╭─ EXERCISE MATERIAL

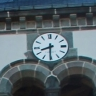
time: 8:30
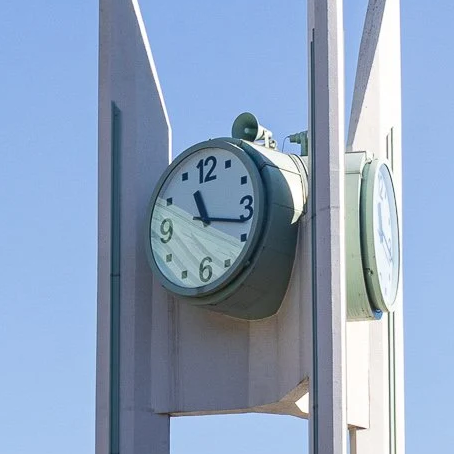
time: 11:17
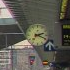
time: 2:18
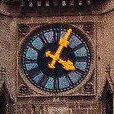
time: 4:04
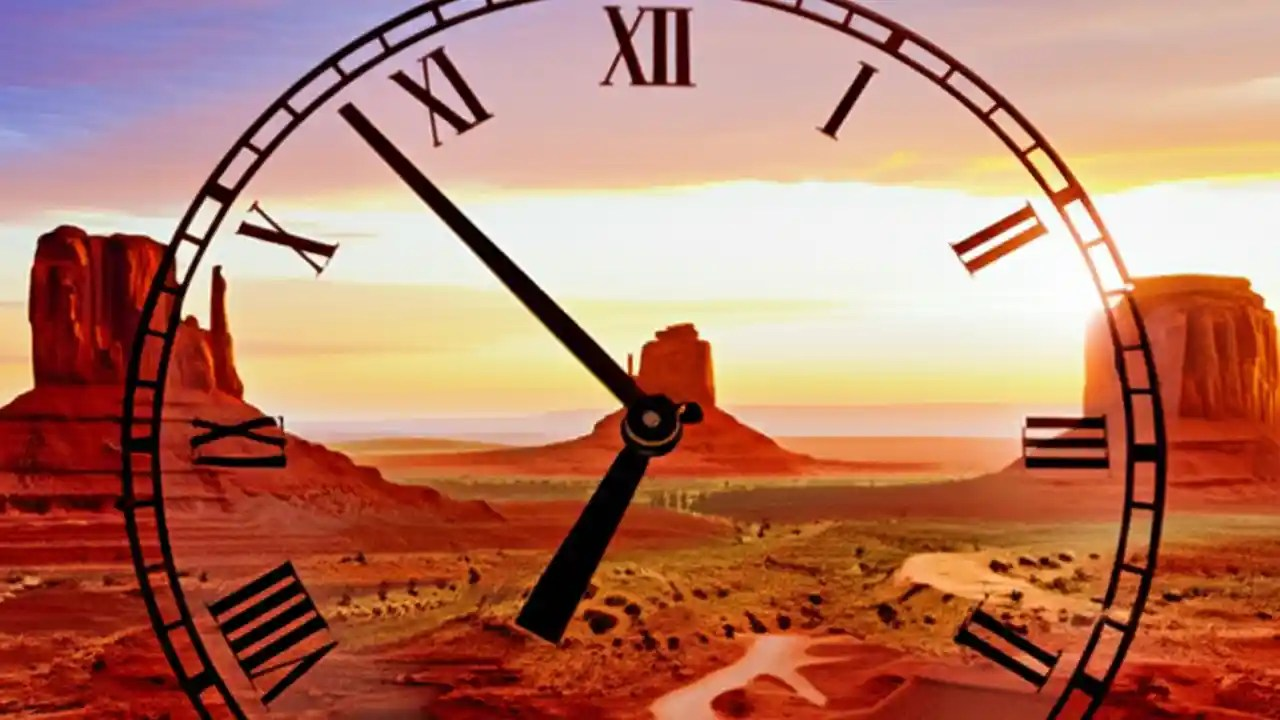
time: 6:53
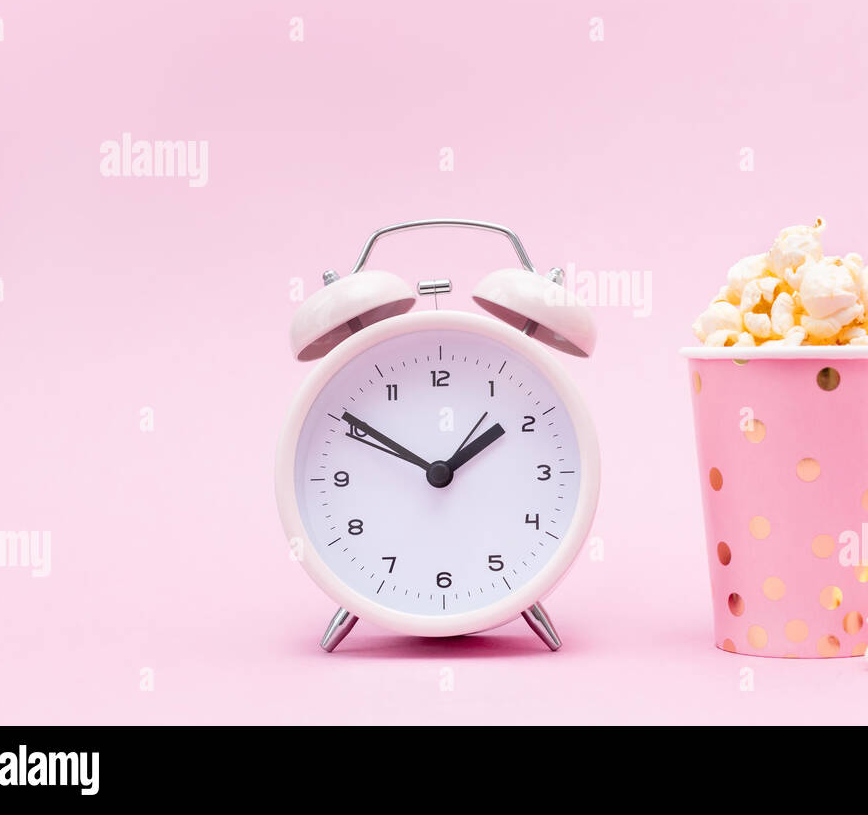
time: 1:50
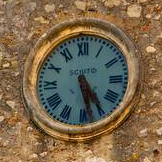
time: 5:24
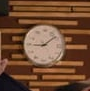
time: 9:08
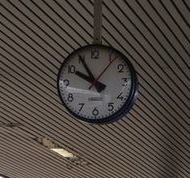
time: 9:54
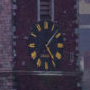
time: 5:07
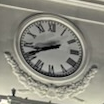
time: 8:40
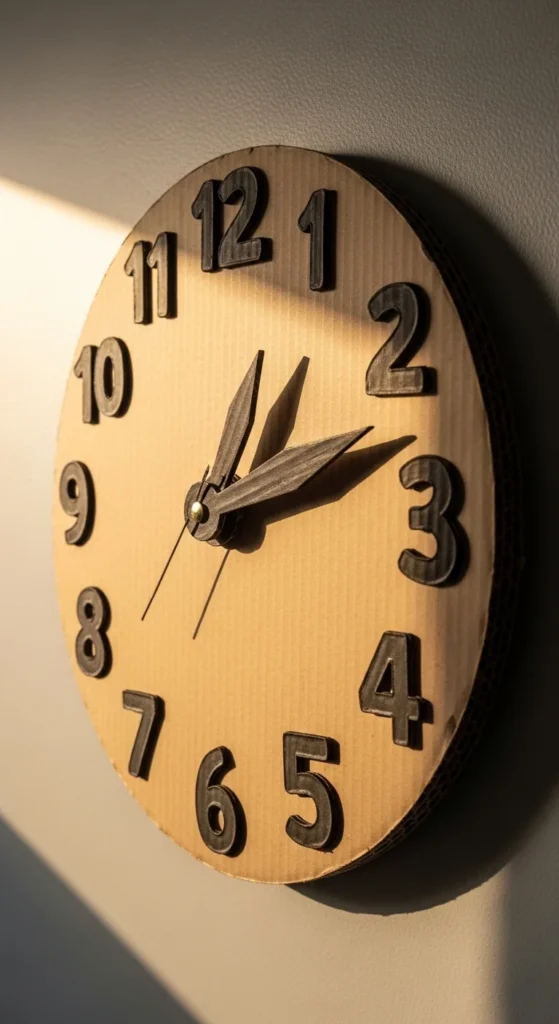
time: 1:12
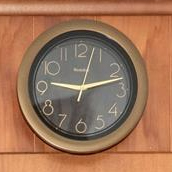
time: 9:12
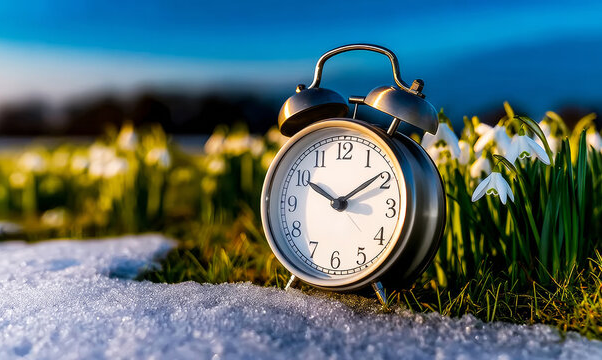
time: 1:50
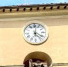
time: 4:01
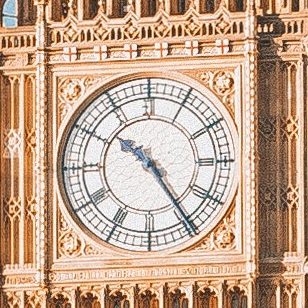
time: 10:24
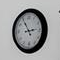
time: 2:54
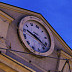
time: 10:22
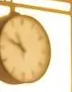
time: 10:48
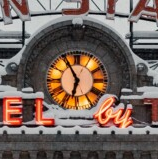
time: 6:55
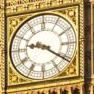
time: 9:20
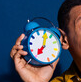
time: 7:01
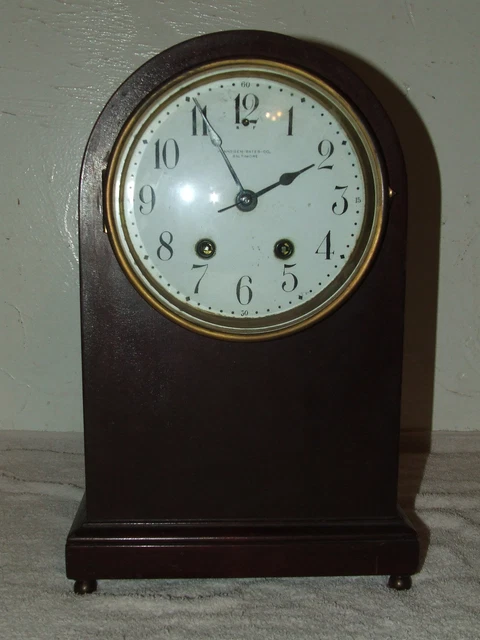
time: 1:55
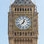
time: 12:37
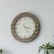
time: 3:24
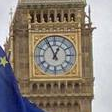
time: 12:56
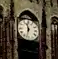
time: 11:32
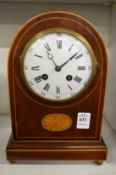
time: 11:08
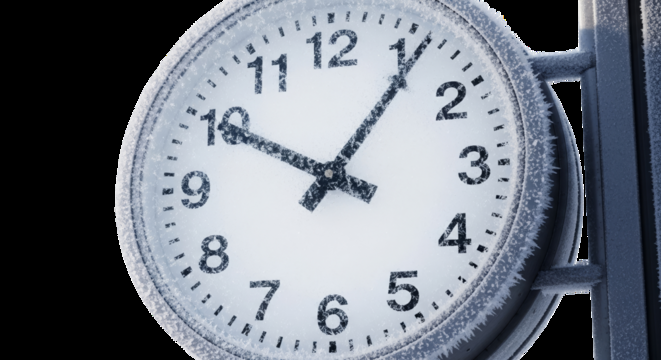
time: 10:06
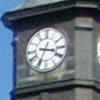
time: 3:34
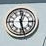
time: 12:27
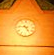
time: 4:46
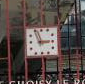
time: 2:56
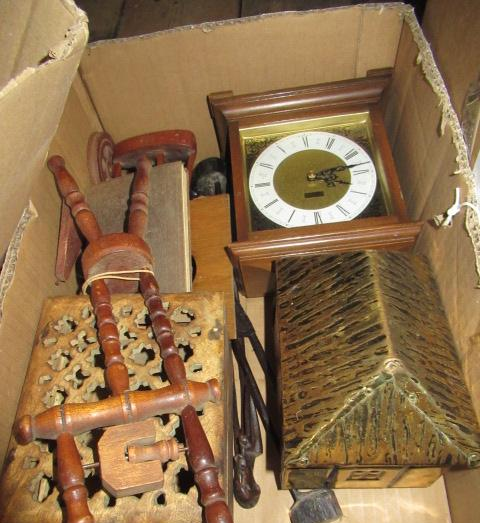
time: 3:12
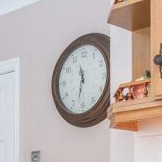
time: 11:32
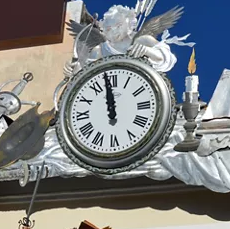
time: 11:58
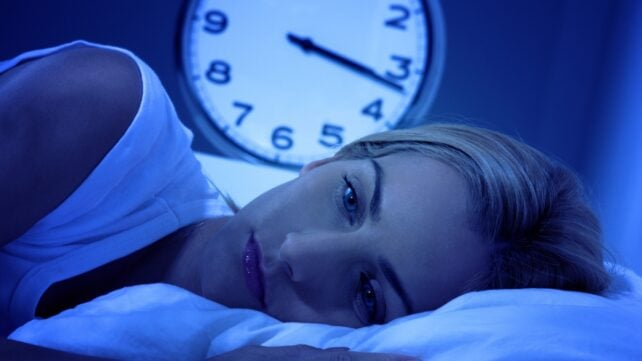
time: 3:17
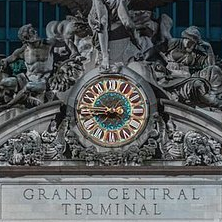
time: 8:45
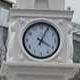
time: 4:04
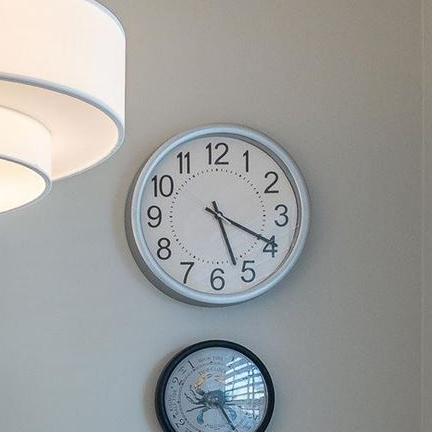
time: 5:19
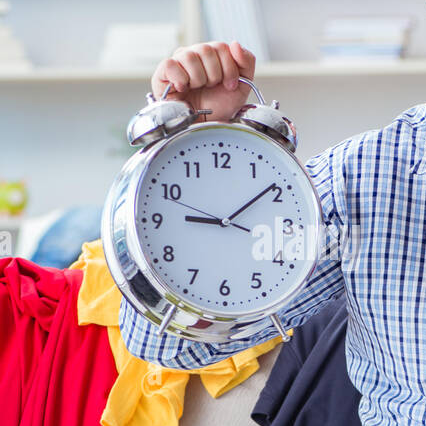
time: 9:09
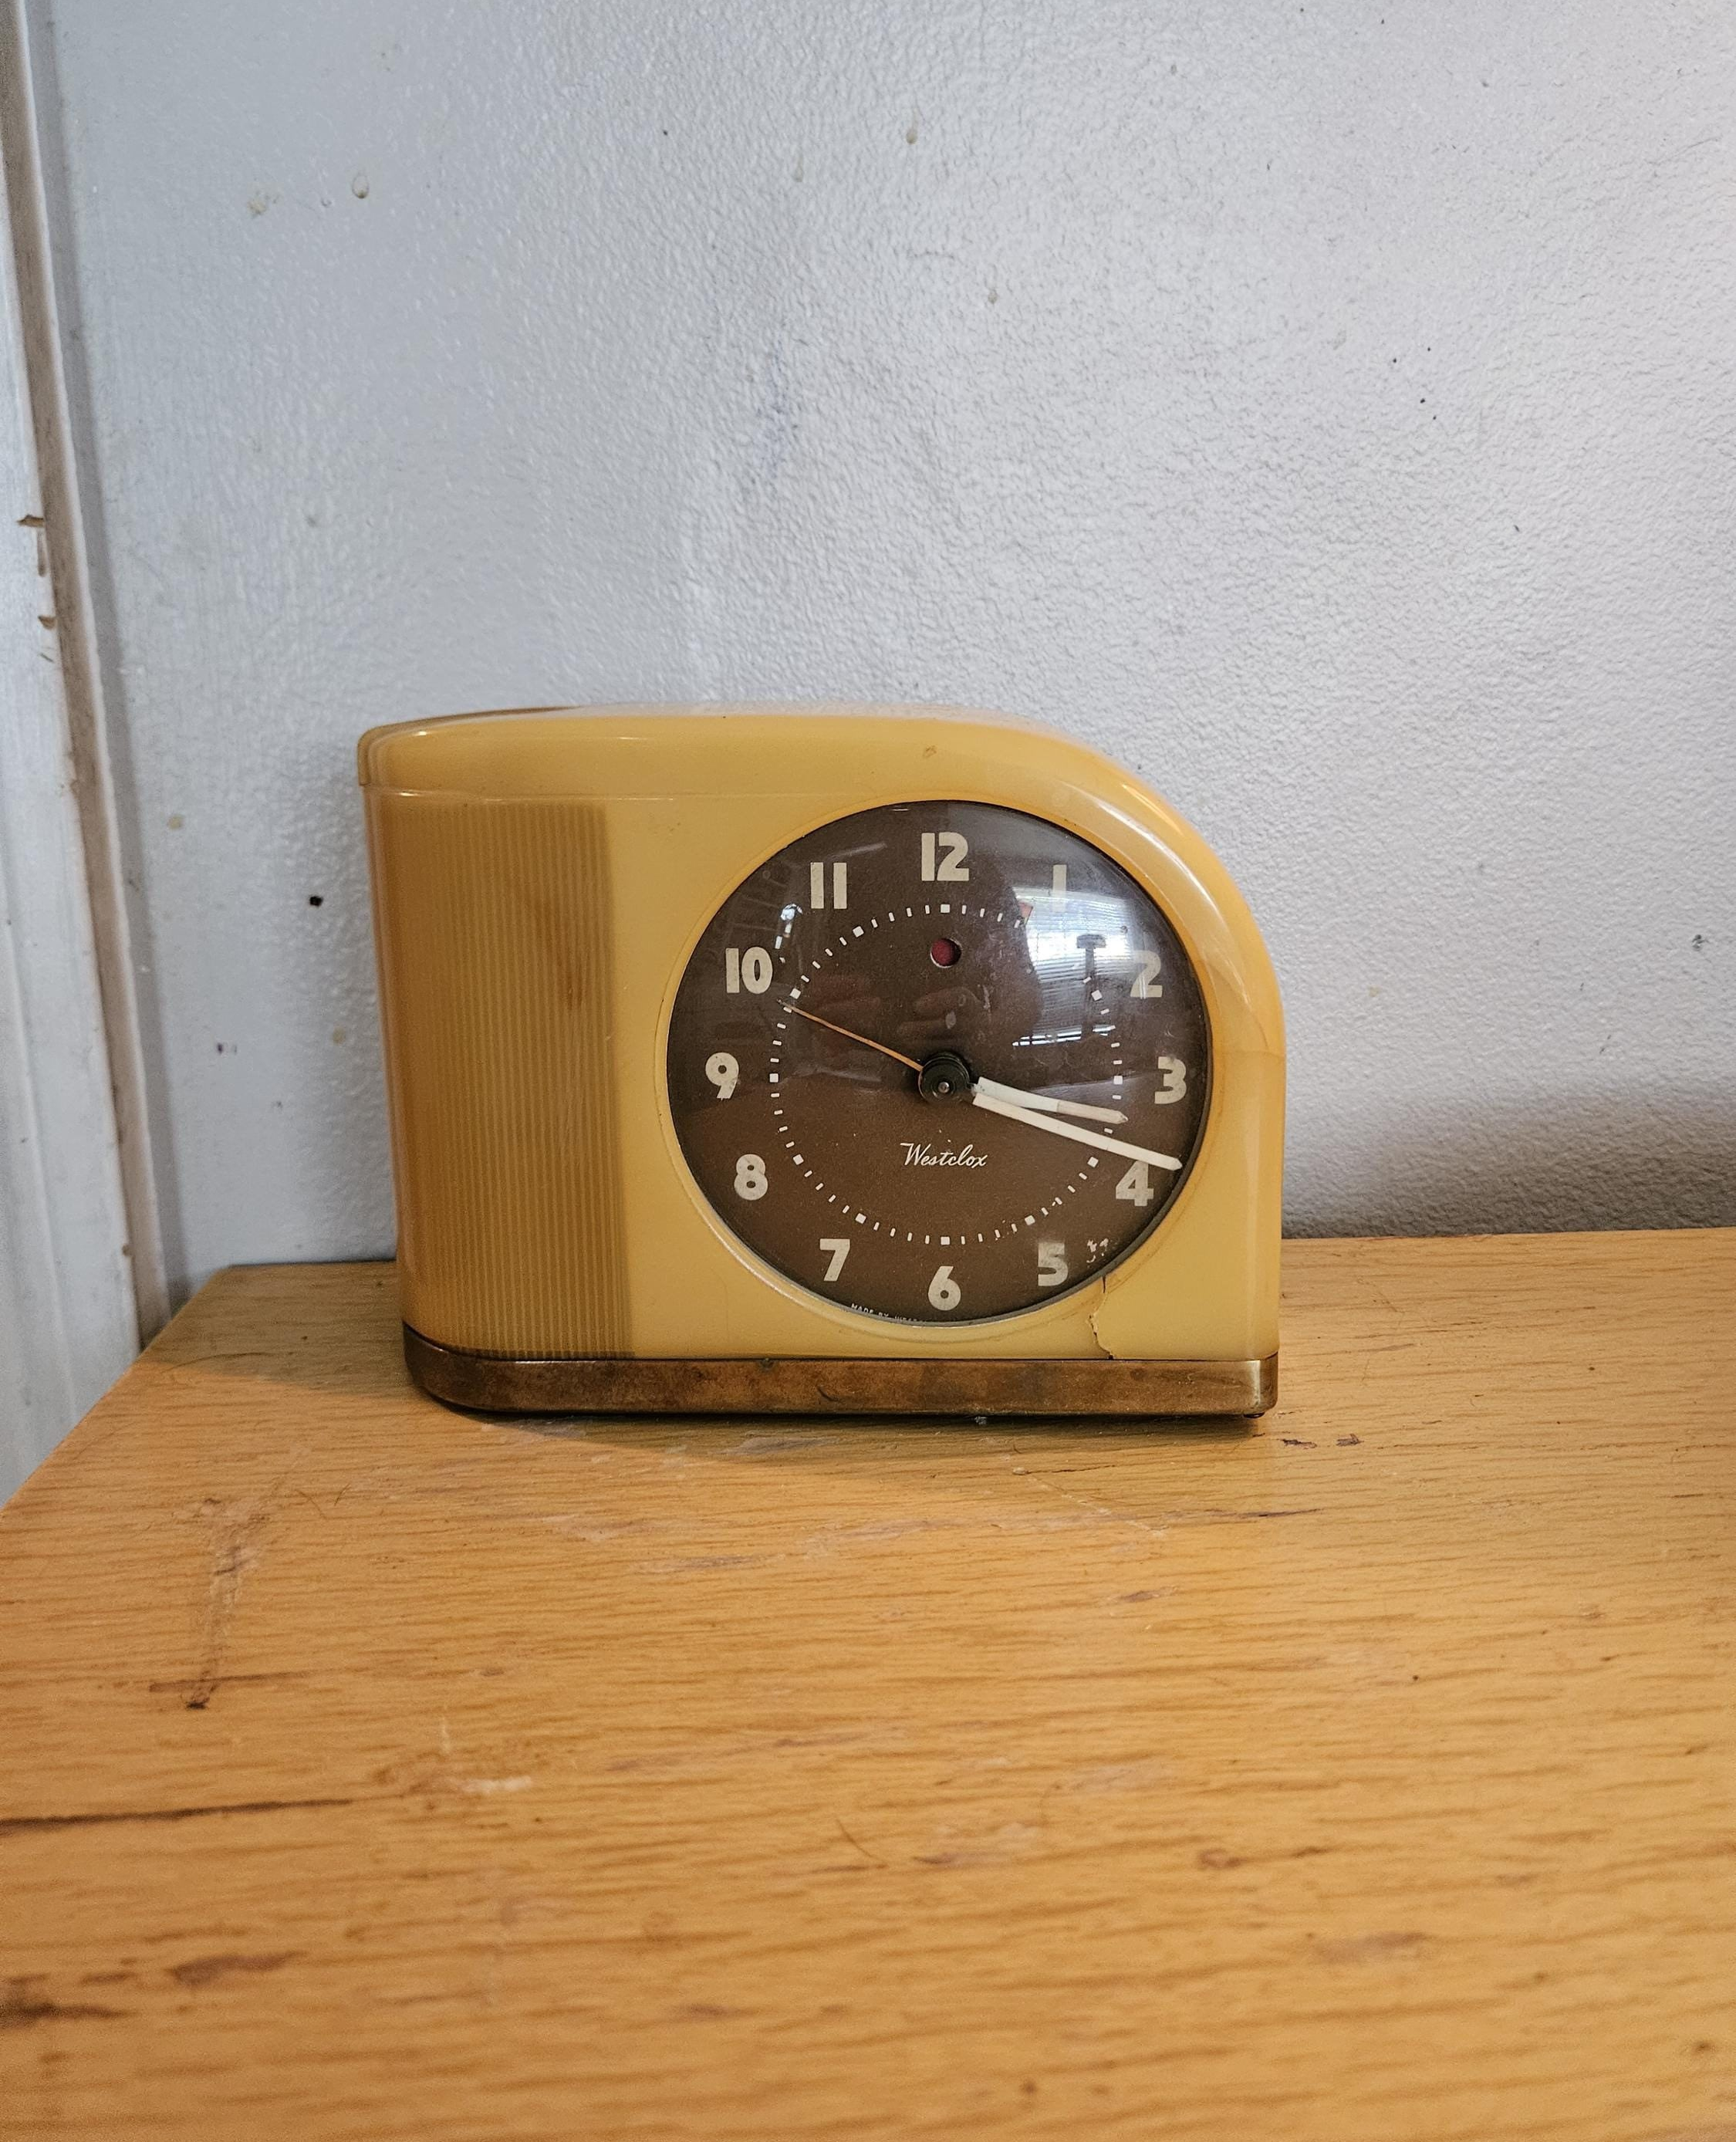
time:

╰─

**TASK TO COMPLETE:** In all of the lines above, replace "time" with "displayed time" and keep everything else unchanged. Leave the pictures out of your answer.

**COMPLETE RESPONSE:**
displayed time: 8:30
displayed time: 11:17
displayed time: 2:18
displayed time: 4:04
displayed time: 6:53
displayed time: 1:50
displayed time: 5:24
displayed time: 9:08
displayed time: 9:54
displayed time: 5:07
displayed time: 8:40
displayed time: 1:12
displayed time: 9:12
displayed time: 1:50
displayed time: 4:01
displayed time: 10:24
displayed time: 2:54
displayed time: 10:22
displayed time: 10:48
displayed time: 6:55
displayed time: 9:20
displayed time: 7:01
displayed time: 1:55
displayed time: 12:37
displayed time: 3:24
displayed time: 12:56
displayed time: 11:32
displayed time: 11:08
displayed time: 10:06
displayed time: 3:34
displayed time: 12:27
displayed time: 4:46
displayed time: 2:56
displayed time: 3:12
displayed time: 11:32
displayed time: 11:58
displayed time: 3:17
displayed time: 8:45
displayed time: 4:04
displayed time: 5:19
displayed time: 9:09
displayed time:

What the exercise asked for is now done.